Unless of course you looked up in a debugger or somewhere else that it is really allocating 8 bytes.
scanf has no idea how big the target buffer actually is. All it knows is the starting address of the buffer. C does no bounds checking, so if you pass it the address of a buffer sized to hold 2 characters, and you enter a string that's 10 characters long, scanf will write those extra 8 characters to the memory following the end of the buffer. This is called a buffer overrun, which is a common malware exploit. For whatever reason, the six bytes immediately following your buffer aren't "important", so you can enter up to 8 characters with no apparent ill effects.

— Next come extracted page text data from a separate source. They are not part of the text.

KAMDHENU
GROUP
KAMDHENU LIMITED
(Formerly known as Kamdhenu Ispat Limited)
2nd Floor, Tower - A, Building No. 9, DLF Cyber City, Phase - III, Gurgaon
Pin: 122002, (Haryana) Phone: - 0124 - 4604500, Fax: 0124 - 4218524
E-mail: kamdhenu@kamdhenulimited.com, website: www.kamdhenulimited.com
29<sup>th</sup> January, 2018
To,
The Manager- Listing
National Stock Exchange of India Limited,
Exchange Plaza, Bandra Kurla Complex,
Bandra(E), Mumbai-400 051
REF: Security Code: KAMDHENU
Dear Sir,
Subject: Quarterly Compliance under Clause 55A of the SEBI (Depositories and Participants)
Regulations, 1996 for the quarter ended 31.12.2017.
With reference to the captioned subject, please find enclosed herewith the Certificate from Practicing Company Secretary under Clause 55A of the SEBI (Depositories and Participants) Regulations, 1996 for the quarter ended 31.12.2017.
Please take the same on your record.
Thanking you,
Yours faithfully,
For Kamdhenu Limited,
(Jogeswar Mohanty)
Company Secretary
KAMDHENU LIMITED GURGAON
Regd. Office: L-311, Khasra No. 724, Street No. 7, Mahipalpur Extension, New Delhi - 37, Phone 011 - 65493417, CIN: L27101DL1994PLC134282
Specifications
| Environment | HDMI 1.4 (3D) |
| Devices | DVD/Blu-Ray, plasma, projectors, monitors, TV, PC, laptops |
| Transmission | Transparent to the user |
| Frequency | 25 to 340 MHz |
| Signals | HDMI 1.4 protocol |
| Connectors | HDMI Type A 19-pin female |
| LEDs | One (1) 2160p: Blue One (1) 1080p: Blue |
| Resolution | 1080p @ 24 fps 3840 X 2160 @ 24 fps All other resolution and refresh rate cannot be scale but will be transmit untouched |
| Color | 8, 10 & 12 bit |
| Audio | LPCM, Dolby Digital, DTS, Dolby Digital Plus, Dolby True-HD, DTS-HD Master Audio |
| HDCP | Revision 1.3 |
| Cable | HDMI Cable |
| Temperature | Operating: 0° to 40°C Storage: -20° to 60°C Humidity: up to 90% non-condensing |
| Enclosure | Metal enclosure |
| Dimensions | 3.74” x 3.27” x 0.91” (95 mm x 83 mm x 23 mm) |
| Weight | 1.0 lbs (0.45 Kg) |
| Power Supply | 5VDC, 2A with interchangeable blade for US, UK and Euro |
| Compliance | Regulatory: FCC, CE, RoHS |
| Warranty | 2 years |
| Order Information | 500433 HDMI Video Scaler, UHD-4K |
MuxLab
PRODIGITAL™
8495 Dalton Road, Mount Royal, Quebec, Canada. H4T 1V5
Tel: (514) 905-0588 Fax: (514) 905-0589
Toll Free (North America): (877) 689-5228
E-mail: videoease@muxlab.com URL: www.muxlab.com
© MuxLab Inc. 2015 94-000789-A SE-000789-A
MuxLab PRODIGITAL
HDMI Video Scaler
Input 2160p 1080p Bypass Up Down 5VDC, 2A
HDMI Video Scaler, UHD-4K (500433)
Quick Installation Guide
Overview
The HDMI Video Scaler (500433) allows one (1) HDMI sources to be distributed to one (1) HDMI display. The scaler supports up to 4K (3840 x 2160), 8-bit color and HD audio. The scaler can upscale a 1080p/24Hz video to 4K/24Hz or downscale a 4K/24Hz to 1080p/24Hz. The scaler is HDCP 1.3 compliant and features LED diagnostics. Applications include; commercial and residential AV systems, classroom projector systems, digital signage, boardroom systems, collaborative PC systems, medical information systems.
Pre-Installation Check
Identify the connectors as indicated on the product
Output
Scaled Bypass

You can limit the number of characters read in a scanf call by including an explicit field width in the conversion specifier:
scanf("%2s", A);
but it's still up to you to make sure that target buffer is large enough to accomodate that width. Unfortunately, there's no way to specify the field width dynamically as there is with printf:
printf("%*s", fieldWidth, string);
because %*s means something completely different in scanf (basically, skip over the next string).
You could use sprintf to build your format string:
sprintf(format, "%%%ds", max_bytes_in_A);
scanf(format, A);
but you have to make sure the buffer format is wide enough to hold the result, etc., etc., etc.
This is why I usually recommend fgets() for interactive input.